[[ DATASET RECORDS open ]]

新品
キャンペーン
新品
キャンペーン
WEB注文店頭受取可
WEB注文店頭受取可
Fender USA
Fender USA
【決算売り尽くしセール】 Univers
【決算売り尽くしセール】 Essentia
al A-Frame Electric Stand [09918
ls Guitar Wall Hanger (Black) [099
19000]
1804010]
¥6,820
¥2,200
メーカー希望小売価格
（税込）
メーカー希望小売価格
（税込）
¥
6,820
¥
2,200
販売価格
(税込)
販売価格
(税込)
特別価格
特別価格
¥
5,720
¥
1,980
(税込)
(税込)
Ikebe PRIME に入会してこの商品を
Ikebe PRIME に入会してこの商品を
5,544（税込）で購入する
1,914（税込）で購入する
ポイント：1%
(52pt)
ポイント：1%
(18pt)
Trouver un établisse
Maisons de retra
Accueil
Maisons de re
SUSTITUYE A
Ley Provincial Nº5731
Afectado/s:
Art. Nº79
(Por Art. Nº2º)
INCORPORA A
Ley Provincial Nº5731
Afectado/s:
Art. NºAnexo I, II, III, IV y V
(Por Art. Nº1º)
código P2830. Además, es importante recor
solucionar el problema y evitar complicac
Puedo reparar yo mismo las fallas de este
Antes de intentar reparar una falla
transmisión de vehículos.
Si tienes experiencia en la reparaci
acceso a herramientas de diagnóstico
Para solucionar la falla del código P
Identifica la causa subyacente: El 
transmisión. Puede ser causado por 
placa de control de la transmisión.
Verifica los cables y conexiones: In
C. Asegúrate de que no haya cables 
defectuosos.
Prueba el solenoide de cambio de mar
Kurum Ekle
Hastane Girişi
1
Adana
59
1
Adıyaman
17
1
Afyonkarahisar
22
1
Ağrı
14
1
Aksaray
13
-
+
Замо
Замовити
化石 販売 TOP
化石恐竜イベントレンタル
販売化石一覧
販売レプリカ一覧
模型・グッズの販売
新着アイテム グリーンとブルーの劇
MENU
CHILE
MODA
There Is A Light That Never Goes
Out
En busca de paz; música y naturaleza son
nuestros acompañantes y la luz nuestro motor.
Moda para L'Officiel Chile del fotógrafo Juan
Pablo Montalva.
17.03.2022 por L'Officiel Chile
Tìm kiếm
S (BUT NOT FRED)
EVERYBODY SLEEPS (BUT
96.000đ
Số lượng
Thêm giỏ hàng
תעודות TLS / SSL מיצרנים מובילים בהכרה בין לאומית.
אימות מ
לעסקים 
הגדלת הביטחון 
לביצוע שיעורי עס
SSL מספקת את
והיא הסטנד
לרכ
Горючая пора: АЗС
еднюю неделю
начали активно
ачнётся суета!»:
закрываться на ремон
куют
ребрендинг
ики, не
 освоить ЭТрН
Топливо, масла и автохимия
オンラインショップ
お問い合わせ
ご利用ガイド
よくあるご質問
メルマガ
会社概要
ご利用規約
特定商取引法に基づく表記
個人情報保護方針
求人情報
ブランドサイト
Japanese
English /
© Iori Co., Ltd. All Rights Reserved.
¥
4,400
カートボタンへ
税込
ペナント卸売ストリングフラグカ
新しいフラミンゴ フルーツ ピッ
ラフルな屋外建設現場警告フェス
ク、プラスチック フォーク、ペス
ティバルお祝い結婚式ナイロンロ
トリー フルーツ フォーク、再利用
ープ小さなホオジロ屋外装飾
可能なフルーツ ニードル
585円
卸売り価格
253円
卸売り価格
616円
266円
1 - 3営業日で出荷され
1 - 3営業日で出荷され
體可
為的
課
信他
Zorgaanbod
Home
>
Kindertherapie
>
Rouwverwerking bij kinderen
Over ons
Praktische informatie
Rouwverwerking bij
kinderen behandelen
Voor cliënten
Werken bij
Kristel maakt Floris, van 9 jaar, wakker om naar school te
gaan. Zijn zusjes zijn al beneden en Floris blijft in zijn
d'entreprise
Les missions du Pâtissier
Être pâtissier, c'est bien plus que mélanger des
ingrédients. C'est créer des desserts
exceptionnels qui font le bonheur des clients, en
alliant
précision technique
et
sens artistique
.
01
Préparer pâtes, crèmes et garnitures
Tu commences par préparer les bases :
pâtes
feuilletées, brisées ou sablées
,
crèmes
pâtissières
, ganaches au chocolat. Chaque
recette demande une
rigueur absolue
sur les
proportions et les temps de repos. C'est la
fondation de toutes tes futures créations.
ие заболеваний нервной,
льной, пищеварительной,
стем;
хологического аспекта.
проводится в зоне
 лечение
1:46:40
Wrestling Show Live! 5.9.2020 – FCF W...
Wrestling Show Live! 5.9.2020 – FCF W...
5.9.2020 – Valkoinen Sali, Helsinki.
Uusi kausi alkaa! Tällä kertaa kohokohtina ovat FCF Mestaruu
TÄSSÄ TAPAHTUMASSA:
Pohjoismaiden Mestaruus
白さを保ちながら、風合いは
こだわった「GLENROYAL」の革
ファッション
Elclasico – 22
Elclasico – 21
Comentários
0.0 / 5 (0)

[[ DATASET RECORDS closed ]]

Your reply should be one number: the count of lines above that hold the word "決算売り尽くしセール".

2